Rétropédalage de la FIFA : Gianni Infantino renonce aux capitaux privés face au tollé général

Rédigé par Dakarposte le Samedi 1 Aout 2026 à 21:51 modifié le Samedi 1 Aout 2026 23:51

Devant l'accumulation des réprobations, le président de la FIFA, Gianni Infantino, a acté ce samedi l'abandon définitif de son projet d'ouverture de l'institution aux investisseurs privés. Cette initiative particulièrement controversée laissait craindre une mercantilisation outrancière du football mondial, exacerbée par des suspicions latentes de conflits d'intérêts.

« Après avoir examiné avec la plus grande attention l'ensemble des positions exprimées, il appert que ce projet a suscité des clivages profonds, désormais inconciliables avec l'ambition initiale », a confessé Gianni Infantino par voie de communiqué. Le dirigeant se trouve d'autant plus déstabilisé que cette crise coïncide avec la démission récente de son conseiller principal, Carlos Cordeiro. « Notre vocation cardinale demeure d'unifier la communauté footballistique et de veiller à son intégrité. En conséquence, cette proposition est officiellement écartée », a-t-il conclu.

Introduit le mardi 28 juillet à la stupéfaction générale, ce plan stratégique ambitionnait de porter à dix milliards de dollars les fonds alloués au développement du football pour le prochain quadriennat. Il s'est toutefois heurté à une levée de boucliers quasi unanime, tant sur la méthode employée que sur sa substance éthique. Gianni Infantino projetait de fonder une entité idoine – la FIFA Forward Enterprise (FFE) – adossée à des capitaux privés, qui aurait assumé la régie exclusive des activités commerciales et événementielles de la haute instance. Une perspective qui faisait redouter à de nombreux observateurs une dénaturation profonde des compétitions.
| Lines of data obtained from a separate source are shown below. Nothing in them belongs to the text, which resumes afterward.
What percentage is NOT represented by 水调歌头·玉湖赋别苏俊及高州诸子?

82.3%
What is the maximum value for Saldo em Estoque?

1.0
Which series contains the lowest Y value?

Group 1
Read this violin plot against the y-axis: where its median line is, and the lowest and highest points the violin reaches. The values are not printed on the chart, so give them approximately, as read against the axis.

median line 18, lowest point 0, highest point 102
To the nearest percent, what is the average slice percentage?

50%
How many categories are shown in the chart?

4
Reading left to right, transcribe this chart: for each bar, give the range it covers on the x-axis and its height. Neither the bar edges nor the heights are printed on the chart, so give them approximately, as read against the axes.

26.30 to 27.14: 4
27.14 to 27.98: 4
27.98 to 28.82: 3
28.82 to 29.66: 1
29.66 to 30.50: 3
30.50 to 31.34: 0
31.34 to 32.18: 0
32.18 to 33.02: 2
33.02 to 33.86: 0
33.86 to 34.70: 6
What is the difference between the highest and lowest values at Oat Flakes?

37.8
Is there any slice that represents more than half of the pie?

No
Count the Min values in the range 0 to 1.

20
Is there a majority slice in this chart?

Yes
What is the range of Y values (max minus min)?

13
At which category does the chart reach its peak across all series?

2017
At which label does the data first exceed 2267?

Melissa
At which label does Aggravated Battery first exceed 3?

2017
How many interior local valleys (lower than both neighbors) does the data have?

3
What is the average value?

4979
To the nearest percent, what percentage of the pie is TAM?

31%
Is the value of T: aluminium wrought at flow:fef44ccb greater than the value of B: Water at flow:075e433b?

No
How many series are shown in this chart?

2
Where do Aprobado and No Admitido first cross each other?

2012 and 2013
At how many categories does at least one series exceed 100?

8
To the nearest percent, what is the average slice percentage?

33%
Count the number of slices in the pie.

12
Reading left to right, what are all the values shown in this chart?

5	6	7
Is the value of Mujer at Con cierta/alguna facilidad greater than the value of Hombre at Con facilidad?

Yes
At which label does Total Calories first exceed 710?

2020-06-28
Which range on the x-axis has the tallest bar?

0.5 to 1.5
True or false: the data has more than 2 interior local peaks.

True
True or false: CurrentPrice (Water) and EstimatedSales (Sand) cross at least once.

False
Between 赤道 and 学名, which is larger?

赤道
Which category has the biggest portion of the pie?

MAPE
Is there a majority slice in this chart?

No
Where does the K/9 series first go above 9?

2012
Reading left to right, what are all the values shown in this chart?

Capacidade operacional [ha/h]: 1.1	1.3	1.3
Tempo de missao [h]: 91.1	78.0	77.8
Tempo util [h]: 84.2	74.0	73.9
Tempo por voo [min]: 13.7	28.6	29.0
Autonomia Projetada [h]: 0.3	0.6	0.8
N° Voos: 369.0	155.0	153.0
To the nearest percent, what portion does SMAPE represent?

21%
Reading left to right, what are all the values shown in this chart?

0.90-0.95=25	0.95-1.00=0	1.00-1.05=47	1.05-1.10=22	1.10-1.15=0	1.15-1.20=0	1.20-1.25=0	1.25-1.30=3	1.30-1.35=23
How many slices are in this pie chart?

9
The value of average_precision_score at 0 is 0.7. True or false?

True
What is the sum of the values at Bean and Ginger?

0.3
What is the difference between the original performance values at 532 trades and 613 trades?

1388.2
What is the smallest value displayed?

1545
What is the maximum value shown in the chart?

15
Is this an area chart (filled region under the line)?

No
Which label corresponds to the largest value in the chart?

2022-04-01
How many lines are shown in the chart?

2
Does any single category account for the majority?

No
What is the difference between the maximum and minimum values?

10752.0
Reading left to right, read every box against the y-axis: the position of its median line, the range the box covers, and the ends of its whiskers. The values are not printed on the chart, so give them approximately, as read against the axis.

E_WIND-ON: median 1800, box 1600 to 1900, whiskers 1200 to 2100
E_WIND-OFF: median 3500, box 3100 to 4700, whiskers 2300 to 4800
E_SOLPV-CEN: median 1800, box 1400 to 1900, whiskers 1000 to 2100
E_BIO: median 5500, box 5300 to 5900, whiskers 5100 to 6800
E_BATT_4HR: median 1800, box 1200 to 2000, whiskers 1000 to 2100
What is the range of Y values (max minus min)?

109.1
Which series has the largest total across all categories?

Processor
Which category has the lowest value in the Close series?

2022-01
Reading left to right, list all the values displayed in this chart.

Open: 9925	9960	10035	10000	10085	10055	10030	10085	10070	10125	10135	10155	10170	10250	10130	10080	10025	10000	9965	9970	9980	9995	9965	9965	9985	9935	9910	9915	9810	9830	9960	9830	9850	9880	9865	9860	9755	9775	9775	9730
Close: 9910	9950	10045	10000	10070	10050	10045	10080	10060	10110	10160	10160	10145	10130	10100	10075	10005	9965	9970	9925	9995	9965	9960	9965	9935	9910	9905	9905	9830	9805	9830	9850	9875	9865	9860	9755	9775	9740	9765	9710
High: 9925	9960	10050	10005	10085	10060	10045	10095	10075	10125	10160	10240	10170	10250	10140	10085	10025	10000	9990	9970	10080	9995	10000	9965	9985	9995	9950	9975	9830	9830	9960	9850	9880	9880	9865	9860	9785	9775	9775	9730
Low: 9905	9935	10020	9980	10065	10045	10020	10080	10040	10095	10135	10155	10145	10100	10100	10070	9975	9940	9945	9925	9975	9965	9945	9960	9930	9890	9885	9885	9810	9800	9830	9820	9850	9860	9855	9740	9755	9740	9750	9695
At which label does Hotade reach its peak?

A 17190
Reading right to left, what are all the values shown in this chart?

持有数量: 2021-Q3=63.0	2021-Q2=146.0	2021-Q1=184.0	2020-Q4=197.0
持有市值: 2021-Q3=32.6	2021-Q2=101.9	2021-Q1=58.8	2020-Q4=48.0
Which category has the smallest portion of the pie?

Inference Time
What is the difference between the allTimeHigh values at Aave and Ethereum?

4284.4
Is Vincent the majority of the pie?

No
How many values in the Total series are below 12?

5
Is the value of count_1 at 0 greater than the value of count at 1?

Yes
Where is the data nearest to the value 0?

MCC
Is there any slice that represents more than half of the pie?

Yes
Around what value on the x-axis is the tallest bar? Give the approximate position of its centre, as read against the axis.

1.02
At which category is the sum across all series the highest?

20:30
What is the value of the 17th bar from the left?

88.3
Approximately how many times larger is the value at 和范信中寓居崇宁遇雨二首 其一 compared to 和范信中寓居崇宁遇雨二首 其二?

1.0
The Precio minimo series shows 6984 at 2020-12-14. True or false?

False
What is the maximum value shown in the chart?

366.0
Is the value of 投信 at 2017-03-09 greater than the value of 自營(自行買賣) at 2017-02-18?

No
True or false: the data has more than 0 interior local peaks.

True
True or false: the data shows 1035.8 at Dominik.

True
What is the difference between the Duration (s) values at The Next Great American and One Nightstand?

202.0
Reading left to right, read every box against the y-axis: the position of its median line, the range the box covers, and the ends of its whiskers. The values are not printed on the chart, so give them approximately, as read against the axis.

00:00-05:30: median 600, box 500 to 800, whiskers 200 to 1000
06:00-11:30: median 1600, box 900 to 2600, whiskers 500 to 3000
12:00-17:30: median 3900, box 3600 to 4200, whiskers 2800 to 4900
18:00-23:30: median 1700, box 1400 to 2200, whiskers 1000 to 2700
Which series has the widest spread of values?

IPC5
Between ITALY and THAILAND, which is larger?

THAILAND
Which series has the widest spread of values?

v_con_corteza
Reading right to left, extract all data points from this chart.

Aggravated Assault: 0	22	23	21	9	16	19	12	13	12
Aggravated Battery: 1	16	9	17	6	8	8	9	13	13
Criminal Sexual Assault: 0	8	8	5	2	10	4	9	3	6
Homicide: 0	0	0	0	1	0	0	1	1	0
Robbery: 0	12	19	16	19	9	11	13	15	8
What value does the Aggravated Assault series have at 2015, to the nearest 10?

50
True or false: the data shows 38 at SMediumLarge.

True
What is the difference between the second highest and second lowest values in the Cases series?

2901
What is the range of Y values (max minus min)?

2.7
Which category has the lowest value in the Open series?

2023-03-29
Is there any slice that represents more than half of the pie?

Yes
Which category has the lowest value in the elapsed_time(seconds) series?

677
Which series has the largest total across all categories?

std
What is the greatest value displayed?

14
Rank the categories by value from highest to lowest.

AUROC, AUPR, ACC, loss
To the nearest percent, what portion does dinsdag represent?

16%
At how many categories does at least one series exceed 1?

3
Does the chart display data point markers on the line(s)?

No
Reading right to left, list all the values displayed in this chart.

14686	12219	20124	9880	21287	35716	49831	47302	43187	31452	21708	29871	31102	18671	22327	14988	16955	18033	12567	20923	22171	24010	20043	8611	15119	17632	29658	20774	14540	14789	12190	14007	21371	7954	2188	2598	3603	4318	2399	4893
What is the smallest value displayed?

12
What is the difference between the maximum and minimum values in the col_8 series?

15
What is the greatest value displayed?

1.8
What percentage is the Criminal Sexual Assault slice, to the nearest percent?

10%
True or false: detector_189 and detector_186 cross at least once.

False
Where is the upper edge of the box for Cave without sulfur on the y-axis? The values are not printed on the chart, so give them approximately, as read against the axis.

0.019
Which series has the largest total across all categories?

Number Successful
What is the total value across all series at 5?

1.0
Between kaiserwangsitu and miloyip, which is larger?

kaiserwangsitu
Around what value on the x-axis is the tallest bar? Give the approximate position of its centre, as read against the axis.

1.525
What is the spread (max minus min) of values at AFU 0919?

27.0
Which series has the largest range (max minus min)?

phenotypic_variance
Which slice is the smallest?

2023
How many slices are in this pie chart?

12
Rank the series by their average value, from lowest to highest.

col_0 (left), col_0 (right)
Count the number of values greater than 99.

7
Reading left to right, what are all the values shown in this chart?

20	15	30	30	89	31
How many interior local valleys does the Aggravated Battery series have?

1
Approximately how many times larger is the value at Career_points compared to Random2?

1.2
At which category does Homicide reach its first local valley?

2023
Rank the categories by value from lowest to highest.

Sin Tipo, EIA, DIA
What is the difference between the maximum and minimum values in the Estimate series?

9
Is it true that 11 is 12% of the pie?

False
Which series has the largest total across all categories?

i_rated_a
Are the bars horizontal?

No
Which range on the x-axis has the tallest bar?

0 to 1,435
La fronde menée contre le projet prit initialement corps sous la forme d'une menace de boycott des Coupes du monde, brandie par l'UEFA. Cette contestation gagna en ampleur le vendredi suivant, trouvant un écho solennel dans l’opposition affirmée de la Confédération asiatique (AFC), ainsi que dans la démission de Carlos Cordeiro, alors conseiller principal du président Gianni Infantino. Cet ancien banquier formula une critique acerbe, estimant que l'aliénation d'une part permanente de l'actif le plus précieux du football, aux fins de lever 4,2 milliards de dollars, manquait singulièrement de pertinence, s'apparentant ainsi à une hypothèque injustifiée sur l'avenir de cette discipline.

De son côté, la Concacaf, qui fédère quarante et une institutions d'Amérique du Nord, d'Amérique centrale et des Caraïbes, opposa un rejet catégorique à la proposition. L'AFC s'unit alors aux positions de l'UEFA et de la Concacaf, arguant que le projet de la Fifa Forward Enterprise (FFE) — entité ouverte aux capitaux privés pour régir les activités commerciales et événementielles de l'instance suprême — ne saurait recueillir le large consensus et l'unité indispensables à sa réalisation. Forte de ses quarante-sept membres, dont quarante-six relèvent de la Fifa, la confédération asiatique enjoignit en outre à une refonte urgente du cadre de gouvernance de l'institution mondiale.

À l'inverse, les confédérations africaines et océaniennes adoptèrent une posture plus mesurée, invitant leurs associations membres à mener une évaluation scrupuleuse du projet. Quelques heures avant les déclarations de Gianni Infantino, la Conmebol avait quant à elle sollicité de la Fifa des éclaircissements majeurs quant à la portée, la structure, la gouvernance et les répercussions potentielles de cette entreprise, exhortant la communauté du football à préserver son unité et à placer le sport au-dessus de tout intérêt mercantile. Enfin, le nouveau Premier ministre britannique, Andy Burnham, qualifiant la proposition de proprement scandaleuse, jugea que Gianni Infantino n'avait plus la légitimité requise pour présider aux destinées du football mondial.